Overactive bladder (OAB)
The overactive bladder causes frequent urination without an adequate urine volume in the bladder.
The inability to control urination arbitrary (involuntary loss of urine) can have various causes. (See incontinence)
Vesical diverticula are outgrowths of the mucous membrane through gaps in the musculature of the bladder. They may be congenital. More commonly, they occur by hindrance of urination due to stenosis in the urethra or by an enlarged prostate. Since diverticula don’t have any muscular coverage, they do not participate in the active bladder emptying. In them develop often stones and inflammation.
The bladder rupture is usually a result of trauma of the filled bladder.
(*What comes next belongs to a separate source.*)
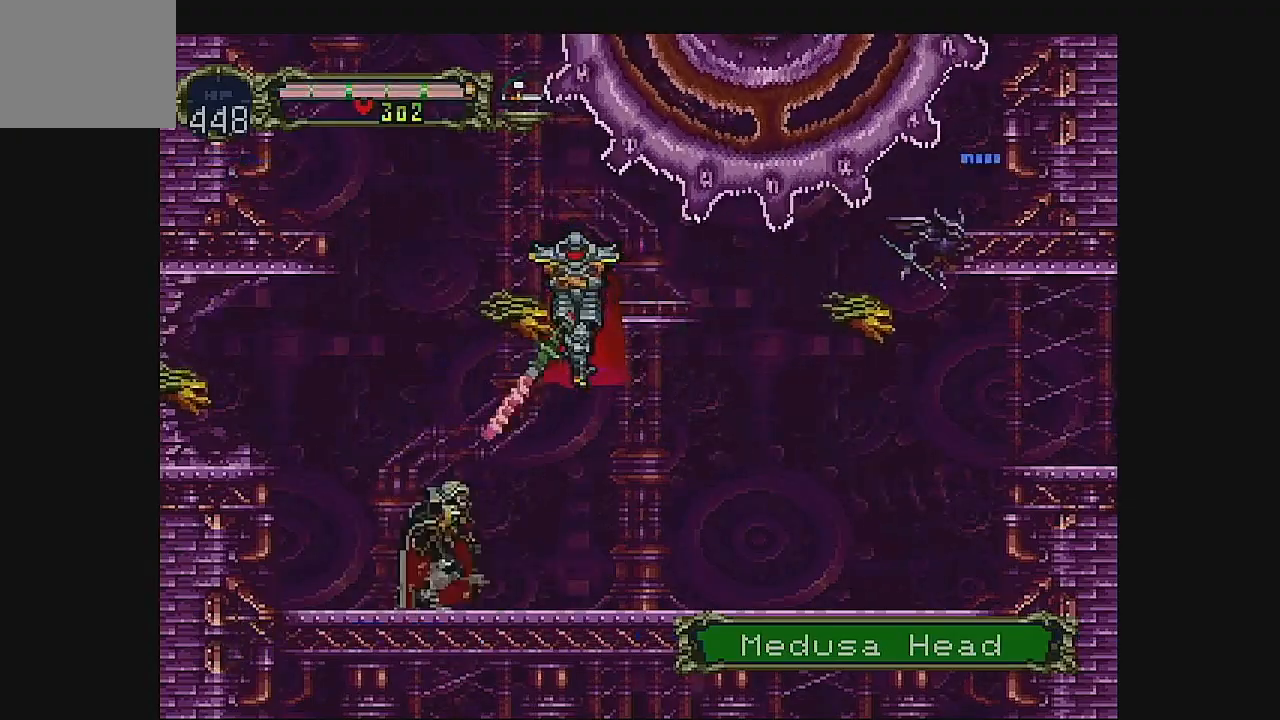
{"dt_ms": 500, "buttons": ["B", "DPAD_RIGHT"], "left_stick": "center", "events": [[67, "A", "down"], [67, "DPAD_RIGHT", "down"], [300, "A", "up"], [333, "B", "down"]]}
Bladder cancer is one of the more common forms of cancer and is the most common malignancy of the urinary tract. In Germany, approximately 16 000 people are diagnosed with this disease each year. It is 2 to 3 times more common in men. Bladder cancer is the fourth most common type of cancer in men and the tenth most common type in women. The incidence of bladder cancer increases with age. More than 95% of cases originate in the transitional epithelial cells (called transitional cell carcinoma; TCC). Rare types are squamous cell or adenocarcinoma.
Causes and Risk Factors
About 50 different cancer-causing agents (carcinogens) have been associatet with the devolpment of bladder cancer. Exposure to carcinogens in the workplace may increas the risk for bladder cancer. Occupational risk factors include recurrent and early exposure to hair dye, exposure to dye containing aniline, a chemical used in medical and industrial dyes. It can however take up to 40 years until the outbreak of the disease. A major cause for bladder cancer is smoking. Other known risk factors include: age, chronic bladder inflammation, external beam radiation, certain drugs (eg cyclophosphamide, phenacetin).
Signs and Symptoms
The primary symptom of bladder cancer is blood in the urine (hematuria). Hematuria is usually painless and may be visible (gross) or visible only under a microscope (microscopic). Occasionally, frequent urination, with only small portions of urine, may be present. But these symptoms can also occur in other (benign) disorders of the urinary bladder (eg inflammation). Bladder cancer must be ruled out in any patient who develops gross, painless hematuria.
In general, tumor stage is confined to one of two categories: superficial, surface tumors (affect only the bladder lining), or invasive, deep-spreading tumors. The grade depends on the loss of cellular differention. There is a strong correlation between tumor stage and tumor grade. If bladder cancer is suspected usually a cystoscopy (if possible fluorescence cystoscopy) is performed. The cystoscopy (if possible, with PDD) is usually combined with a removal of the affected area (TUR-bladder). By the superficial forms of cancer this diagnostic procedure corresponds also at the same time to the required therapy. The cases in which the tumor invades into the muscular layers of the bladder need however further therapy. Due to the aggressiveness of these tumors, this is usually in the removal of the bladder with a urinary diversion (neobladder, pouch, conduit, cutaneous ureter).
By superficial bladder cancer recurrence may be reduced through a relapse prophylaxis with irrigation/lavage of the bladder (as instillation chemotherapy or immunotherapy). Which substance comes into question depends among other things upon factors including the type of tumor.